One of the big illusions of naturalism is its handicapping of possible truth. If supernaturalism is ruled out a priori, then the possibility of truth may be lost if anything is supernaturally caused. In this case with the discovery of bacteria, it must be assumed by naturalistic science that it came to be by a chance creative process. Another problem arises when the naturalist takes the position that life comes into being by a chance process, but how does he know this? What evidence can be given to show this is the most logical view? How does he know this bacteria was not created supernaturally in the past? When naturalism jumps to this conclusion, the the jump is merely a jump of faith.
Further problems exist when the assumption is made that because bacterial life can possibly form outside of earth, Darwinian evolution must be true. Several questions need to be addressed for life to even start and evolve. For example, How did something come from nothing? If you have chance creation of the universe, then how did the living arise from non-living material? How did the first DNA chains arise by chance? These questions have to be addressed first, but naturalistic science assumes not just chance evolution, but that conscious beings can evolve by a random chance processes.

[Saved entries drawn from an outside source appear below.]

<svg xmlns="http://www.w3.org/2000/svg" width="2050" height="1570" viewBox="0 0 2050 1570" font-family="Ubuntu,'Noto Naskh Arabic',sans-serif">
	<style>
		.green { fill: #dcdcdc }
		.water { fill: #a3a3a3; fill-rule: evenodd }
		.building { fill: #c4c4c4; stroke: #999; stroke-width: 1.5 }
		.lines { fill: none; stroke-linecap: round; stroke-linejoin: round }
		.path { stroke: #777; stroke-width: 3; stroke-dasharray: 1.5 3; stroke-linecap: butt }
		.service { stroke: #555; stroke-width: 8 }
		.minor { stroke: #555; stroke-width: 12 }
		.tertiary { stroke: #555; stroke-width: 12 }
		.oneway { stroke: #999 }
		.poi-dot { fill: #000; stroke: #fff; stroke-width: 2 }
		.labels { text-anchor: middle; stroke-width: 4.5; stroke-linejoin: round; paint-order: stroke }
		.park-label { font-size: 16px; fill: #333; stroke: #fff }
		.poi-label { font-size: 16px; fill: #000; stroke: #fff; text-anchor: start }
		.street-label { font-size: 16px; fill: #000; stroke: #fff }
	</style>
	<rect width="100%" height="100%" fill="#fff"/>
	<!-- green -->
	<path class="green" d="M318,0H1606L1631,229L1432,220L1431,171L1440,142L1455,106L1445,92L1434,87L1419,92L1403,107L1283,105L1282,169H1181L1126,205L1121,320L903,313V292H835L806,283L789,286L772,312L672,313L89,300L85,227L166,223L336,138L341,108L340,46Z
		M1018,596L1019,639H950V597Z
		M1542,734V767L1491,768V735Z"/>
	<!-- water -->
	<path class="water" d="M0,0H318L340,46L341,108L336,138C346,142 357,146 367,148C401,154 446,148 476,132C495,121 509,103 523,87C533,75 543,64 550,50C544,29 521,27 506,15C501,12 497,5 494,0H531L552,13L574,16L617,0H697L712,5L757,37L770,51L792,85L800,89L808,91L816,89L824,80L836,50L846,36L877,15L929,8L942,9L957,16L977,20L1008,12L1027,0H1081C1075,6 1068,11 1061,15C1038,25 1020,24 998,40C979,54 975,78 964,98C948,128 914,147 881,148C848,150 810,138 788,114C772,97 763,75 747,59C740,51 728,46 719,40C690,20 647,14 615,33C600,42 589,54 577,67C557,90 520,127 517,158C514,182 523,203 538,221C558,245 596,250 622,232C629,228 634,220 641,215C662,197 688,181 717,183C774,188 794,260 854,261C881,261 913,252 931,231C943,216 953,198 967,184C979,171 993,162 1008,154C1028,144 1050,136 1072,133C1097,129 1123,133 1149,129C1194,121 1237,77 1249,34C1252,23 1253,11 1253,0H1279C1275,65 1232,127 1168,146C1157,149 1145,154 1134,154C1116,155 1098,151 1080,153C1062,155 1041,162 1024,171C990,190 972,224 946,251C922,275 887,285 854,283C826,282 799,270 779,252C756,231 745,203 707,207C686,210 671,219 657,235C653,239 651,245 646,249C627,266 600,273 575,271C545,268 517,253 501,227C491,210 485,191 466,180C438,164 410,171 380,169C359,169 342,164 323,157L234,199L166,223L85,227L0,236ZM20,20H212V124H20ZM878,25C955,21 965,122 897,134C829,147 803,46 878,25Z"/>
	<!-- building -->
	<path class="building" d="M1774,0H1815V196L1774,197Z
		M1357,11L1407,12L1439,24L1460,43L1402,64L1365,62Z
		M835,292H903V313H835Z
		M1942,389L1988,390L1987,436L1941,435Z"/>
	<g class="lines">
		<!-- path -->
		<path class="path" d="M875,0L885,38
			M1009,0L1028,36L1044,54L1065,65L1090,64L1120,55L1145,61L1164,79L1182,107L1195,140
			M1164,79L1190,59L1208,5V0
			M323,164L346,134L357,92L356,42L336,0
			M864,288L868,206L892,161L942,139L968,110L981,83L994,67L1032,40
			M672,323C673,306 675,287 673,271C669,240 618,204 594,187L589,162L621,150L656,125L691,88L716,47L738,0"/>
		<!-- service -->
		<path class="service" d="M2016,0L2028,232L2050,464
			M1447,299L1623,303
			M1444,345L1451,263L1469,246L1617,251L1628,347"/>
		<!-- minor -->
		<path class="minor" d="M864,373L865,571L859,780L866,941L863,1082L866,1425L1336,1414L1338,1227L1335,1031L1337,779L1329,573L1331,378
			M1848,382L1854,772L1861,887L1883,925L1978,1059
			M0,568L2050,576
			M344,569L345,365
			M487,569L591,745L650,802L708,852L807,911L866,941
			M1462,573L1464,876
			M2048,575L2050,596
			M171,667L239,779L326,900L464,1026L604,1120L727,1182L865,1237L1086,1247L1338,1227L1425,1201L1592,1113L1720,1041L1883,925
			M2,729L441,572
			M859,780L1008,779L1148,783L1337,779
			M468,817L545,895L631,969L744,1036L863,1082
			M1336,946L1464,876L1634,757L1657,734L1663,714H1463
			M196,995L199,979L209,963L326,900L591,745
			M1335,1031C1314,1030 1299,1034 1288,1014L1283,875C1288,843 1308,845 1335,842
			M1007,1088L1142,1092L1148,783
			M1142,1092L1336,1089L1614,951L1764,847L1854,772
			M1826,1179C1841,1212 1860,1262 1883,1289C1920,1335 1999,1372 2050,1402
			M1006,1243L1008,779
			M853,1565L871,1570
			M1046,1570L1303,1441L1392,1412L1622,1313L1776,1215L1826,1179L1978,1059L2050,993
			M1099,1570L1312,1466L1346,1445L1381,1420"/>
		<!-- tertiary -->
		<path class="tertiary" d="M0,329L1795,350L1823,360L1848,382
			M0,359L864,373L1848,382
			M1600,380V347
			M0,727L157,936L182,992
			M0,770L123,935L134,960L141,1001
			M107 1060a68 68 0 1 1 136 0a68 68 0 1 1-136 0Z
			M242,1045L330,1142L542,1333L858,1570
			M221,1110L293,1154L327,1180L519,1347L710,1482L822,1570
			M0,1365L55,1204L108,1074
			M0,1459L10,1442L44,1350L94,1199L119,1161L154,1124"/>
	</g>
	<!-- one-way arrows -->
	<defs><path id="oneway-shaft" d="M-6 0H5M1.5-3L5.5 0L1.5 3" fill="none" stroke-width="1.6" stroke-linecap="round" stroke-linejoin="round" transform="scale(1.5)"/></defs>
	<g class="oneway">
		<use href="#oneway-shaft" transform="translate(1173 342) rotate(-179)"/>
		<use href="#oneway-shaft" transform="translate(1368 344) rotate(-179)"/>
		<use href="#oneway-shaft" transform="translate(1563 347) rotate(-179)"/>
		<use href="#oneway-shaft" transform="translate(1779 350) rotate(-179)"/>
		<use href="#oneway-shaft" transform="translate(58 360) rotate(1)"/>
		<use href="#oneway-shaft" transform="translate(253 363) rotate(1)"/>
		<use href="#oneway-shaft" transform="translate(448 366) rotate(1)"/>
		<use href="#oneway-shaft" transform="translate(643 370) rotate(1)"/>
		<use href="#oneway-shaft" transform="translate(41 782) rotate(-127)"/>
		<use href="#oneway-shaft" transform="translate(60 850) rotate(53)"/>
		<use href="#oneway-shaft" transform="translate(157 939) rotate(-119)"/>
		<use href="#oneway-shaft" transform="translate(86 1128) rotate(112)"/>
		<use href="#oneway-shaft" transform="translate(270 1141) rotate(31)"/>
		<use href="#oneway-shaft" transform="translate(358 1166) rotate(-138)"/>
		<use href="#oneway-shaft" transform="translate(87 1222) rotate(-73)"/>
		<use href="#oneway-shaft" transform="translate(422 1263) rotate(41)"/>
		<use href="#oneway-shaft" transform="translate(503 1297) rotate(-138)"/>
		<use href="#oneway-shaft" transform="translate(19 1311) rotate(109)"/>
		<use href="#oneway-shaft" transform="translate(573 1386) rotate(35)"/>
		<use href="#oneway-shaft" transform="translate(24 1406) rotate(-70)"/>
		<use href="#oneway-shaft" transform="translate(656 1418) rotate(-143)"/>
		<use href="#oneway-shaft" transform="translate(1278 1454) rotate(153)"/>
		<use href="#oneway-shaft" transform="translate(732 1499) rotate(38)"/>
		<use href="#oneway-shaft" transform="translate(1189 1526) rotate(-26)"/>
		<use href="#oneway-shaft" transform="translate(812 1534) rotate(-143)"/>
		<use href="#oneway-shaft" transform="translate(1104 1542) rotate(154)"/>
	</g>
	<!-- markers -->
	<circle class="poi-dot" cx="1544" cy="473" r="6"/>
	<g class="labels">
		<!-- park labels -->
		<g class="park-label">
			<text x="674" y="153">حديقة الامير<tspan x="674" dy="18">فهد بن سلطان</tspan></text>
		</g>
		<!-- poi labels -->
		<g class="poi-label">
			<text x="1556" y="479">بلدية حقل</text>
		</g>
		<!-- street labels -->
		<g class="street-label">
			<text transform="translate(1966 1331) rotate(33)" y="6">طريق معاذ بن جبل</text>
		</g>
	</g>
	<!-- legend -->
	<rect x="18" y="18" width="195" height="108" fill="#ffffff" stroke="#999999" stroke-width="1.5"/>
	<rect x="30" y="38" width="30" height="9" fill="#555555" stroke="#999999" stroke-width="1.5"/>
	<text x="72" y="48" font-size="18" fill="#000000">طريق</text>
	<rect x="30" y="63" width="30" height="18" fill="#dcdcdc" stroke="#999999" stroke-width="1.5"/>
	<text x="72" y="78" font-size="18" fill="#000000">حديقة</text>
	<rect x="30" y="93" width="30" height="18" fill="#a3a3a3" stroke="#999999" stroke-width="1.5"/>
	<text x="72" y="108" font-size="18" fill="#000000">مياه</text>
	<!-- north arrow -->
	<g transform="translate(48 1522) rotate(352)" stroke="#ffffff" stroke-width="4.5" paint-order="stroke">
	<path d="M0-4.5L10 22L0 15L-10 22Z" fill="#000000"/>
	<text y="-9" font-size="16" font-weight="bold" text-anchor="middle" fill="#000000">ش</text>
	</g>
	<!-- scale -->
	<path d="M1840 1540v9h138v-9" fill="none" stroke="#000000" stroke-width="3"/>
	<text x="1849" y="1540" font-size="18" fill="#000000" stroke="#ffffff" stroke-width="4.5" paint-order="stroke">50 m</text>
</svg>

What the naturalist does not want to address is explaining these fundamental questions to chance life beginnings. The reason why these questions are not addressed is because there is no way to show that life arose by chance. Science can never test this, but that doesn't not seem to slow the advocates of a purely naturalistic ideology. If naturalistic science claims that this discovery proves Darwinian evolution, they are swimming in the water of preconceived, philosophical, pseudoscience. If naturalism is crowned the champion of truth based upon this discovery, then the science of the gaps is inserted and real truth has been deleted.